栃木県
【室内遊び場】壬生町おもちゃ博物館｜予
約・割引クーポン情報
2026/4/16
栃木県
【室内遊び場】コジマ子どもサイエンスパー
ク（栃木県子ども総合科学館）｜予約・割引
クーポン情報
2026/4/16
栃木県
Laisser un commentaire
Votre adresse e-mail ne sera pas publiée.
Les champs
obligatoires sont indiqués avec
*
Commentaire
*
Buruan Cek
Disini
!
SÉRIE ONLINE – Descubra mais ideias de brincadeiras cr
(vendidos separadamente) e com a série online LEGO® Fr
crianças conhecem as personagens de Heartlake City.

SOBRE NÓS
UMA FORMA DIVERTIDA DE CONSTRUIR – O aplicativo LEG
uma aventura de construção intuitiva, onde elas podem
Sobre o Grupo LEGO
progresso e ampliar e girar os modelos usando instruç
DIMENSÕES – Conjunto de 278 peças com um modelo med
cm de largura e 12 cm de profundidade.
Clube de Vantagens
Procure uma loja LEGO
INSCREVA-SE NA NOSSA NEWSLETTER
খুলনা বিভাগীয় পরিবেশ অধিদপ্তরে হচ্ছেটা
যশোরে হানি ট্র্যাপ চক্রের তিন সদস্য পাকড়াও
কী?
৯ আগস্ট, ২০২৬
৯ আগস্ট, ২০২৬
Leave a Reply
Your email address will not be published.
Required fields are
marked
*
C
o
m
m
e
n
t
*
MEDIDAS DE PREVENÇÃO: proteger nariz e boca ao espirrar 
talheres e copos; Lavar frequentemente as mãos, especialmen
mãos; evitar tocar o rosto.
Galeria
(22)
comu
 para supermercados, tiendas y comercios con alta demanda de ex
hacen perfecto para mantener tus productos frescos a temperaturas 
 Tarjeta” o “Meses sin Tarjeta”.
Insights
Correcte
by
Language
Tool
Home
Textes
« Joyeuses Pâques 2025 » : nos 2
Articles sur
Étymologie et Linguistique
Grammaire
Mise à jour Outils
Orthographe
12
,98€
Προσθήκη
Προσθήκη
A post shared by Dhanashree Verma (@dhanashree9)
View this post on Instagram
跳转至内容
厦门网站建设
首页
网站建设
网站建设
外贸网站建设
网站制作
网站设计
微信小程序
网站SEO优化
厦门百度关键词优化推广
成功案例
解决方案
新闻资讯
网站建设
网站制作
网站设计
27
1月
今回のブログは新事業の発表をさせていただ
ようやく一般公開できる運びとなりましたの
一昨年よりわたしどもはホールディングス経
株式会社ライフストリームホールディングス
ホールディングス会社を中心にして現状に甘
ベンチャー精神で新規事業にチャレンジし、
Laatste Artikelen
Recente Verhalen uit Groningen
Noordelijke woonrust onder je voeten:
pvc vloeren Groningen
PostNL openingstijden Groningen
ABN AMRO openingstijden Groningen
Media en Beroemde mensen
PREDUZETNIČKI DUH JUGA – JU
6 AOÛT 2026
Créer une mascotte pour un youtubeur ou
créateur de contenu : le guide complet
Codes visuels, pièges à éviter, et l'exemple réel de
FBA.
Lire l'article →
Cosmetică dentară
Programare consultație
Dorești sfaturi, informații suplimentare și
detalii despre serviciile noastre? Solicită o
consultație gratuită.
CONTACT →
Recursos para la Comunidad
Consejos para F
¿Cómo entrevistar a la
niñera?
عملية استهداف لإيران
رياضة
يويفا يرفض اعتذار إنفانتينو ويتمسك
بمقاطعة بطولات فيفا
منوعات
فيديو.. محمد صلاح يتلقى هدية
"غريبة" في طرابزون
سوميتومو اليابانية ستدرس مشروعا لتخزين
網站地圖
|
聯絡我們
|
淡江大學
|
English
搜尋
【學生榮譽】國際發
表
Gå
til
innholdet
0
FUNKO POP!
################
▶ **Directions**
Pull out all lines from the listing that contain the string "mãos".

▶ **Response area**
talheres e copos; Lavar frequentemente as mãos, especialmen
mãos; evitar tocar o rosto.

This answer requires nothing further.